Let's test the summarization with a sample text.

In [38]:
# Test with sample text
sample_text = """
Artificial Intelligence has become one of the most transformative technologies
of our time. From virtual assistants to self-driving cars, AI is reshaping
how we live and work. Machine learning algorithms power recommendation systems,
detect fraud, and assist in medical diagnostics. Natural language processing
enables human-like text generation and understanding. As AI continues to evolve,
ethical considerations around bias, privacy, and employment become increasingly
important for responsible development.
"""

try:
    # Generate summary using T5-small
    summary, stats, time_taken = engine.summarize(
        text=sample_text,
        model_name="t5-small",
        max_length_ratio=0.3
    )

    print("\n" + "="*60)
    print("📄 SUMMARY:")
    print(summary)
    print("\n📊 STATISTICS:")
    for key, value in stats.items():
        print(f"  {key}: {value}")
    print(f"\n⏱️ Time: {time_taken:.2f} seconds")
    print("="*60)

except Exception as e:
    print(f"❌ Error: {e}")

⚡ Using cached summary

📄 SUMMARY:
Artificial intelligence has become one of the most transformative technologies of our time. from virtual assistants to self-driving cars, AI is reshaping how we live and.

📊 STATISTICS:
  original_length: 510
  original_words: 67
  summary_length: 170
  summary_words: 26
  compression_ratio: 61.2%

⏱️ Time: 0.00 seconds


## Step 10: Export Functions

Test the export functionality with different formats.

In [50]:
# Export functions for the interface
def export_markdown():
    """Export to Markdown."""
    if not engine.last_result:
        return None, "❌ No summary to export.

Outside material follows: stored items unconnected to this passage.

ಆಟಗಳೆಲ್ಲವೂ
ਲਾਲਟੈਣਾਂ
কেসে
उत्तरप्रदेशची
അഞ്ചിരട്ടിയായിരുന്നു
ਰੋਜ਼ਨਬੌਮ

Generate a summary first."

    try:
        filepath = engine.export_manager.export_to_markdown(
            **engine.last_result
        )
        # Return filepath instead of auto-downloading
        return filepath, f"✅ Exported to: {filepath}"
    except Exception as e:
        return None, f"❌ Export failed: {str(e)}"


def export_json():
    """Export to JSON."""
    if not engine.last_result:
        return None, "❌ No summary to export. Generate a summary first."

    try:
        filepath = engine.export_manager.export_to_json(
            **engine.last_result
        )
        # Return filepath instead of auto-downloading
        return filepath, f"✅ Exported to: {filepath}"
    except Exception as e:
        return None, f"❌ Export failed: {str(e)}"

def export_audio(language: str, slow: bool):
    """Export to audio."""
    if not engine.last_result:
        # Return None for audio_output and audio_file, and an error message for audio_status
        return None, None, "❌ No summary to export."

    try:
        lang_code = Config.AUDIO_LANGUAGES.get(language, "en")
        filepath = engine.export_manager.export_to_audio(
            text=engine.last_result["summary"],
            language=lang_code,
            slow=slow
        )
        # Return the filepath for both the audio playback and download link, and a success message
        return filepath, filepath, f"✅ Exported to: {filepath}"

    except Exception as e:
        # Return None for audio_output and audio_file, and an error message for audio_status
        return None, None, f"❌ Export failed: {str(e)}"


def export_pdf():
    """Export to PDF."""
    if not engine.last_result:
        return None, "❌ No summary to export. Generate a summary first."

    try:
        filepath = engine.export_manager.export_to_pdf(
            **engine.last_result
        )
        # Return filepath instead of auto-downloading
        return filepath, f"✅ Exported to: {filepath}"
    except Exception as e:
        return None, f"❌ Export failed: {str(e)}"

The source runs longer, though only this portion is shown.